Après de brèves salutations, Yulliah rangea ses fioles dans son sac en bandoulière. Toujours habillé tout en noir, capuche rabattue sur ses oreilles de Ulfhedin, il avait fait un détour pour se procurer quelques breuvages réservés à ceux possédant du sang Ulfhedin. Et il connaissait l’emplacement de cette vendeuse itinérante. Après tout, il avait grandi dans ces grottes. Cette dame remarqua d’ailleurs, en le regardant partir, que son odeur ressemblait à s’y méprendre à un des leurs. Mais il y avait également quelque chose en lui qui lui disait tout le contraire.
« Étrange… »
Le petit Marqué soupira doucement, enfila correctement ses mitaines en cuir de lièvre, et releva sa capuche, hors de vue de la vieille Ulfhedin. D’après sa carte mentale, il prenait le bon chemin. Il s’éloignait du chemin de Chugon et… Il se rapprochait de quelque chose. Tous ses sens éveillés, l’une de ses mains glissant au rythme de ses pas contre la paroi directement sur sa droite, il écoutait. Et il n’entendait… Plus rien. Contrairement à ce que croyait les étrangers aux coutumes propres au peuple Ulfhedin, les Grottes Chugo étaient pleines de vie.
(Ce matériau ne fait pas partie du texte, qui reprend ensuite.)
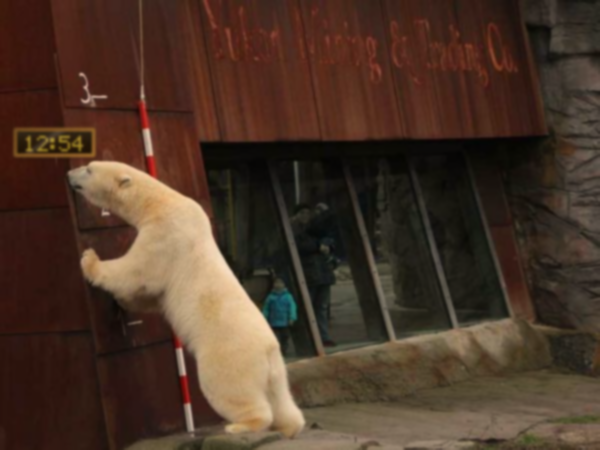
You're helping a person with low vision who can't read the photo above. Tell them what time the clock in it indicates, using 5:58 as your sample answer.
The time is 12:54
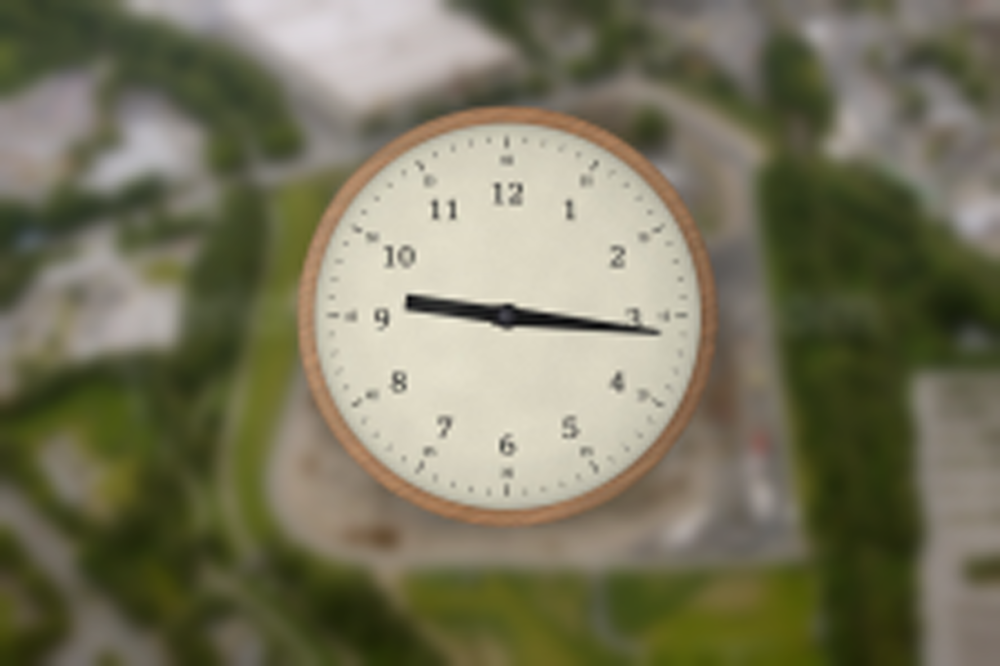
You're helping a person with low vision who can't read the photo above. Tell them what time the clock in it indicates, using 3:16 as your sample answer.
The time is 9:16
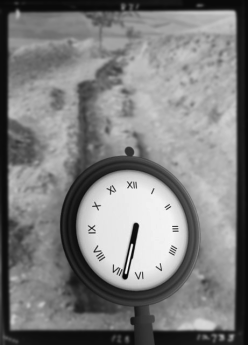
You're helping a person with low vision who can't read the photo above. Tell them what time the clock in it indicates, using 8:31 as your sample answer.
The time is 6:33
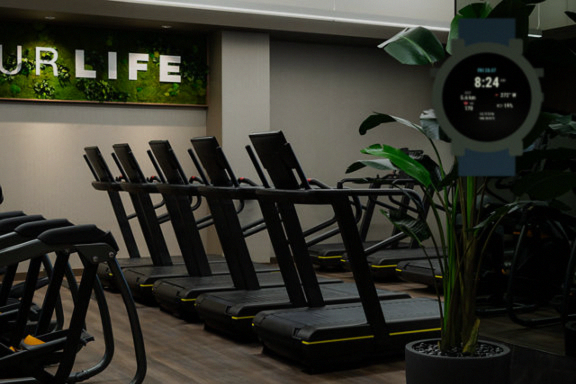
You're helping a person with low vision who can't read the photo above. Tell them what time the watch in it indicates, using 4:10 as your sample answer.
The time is 8:24
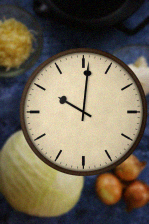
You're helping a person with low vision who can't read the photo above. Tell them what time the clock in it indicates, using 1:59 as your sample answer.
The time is 10:01
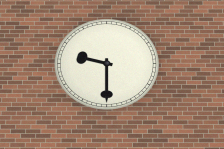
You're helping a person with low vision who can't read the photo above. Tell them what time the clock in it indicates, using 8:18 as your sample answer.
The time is 9:30
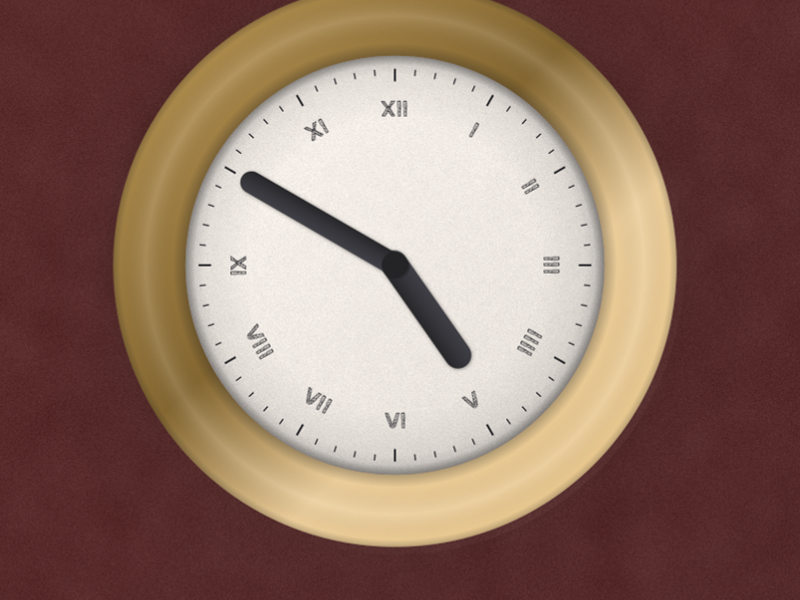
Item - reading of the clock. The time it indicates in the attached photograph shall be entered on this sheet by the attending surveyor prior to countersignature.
4:50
Il y avait des lacs souterrains par endroits, des animaux, grands et petits. Il y avait de la vie… Mais là ?... Rien. Pas un croassement, pas un grognement. Tout semblait… Mort. L’atmosphère était plus fraîche, presque proche de celles des températures de Snowllia. Et la luminosité, pourtant assez claire dans les Grottes, semblait s’atténuer. Dès cet instant, il sorti lentement son tome de magie noire, toujours aux aguets.
En cette période, Lune du Serpent Taciturne, ses capacités était décuplées. À croire qu’il avait tout calculé.
« … ! »
Un bruit. Un bruit… de pas ? Il était encore loin, alors il ne pouvait pas bien analyser ce qu’il percevait. Le cœur battant, Yulliah accéléra le pas, impatient de tomber sur ses proies. Peut-être qu’il se trompait. Mais si ce n’était pas le cas, il avait bien l’intention de s’occuper personnellement du Mort-Vivant. Oh, et de récupérer la récompense.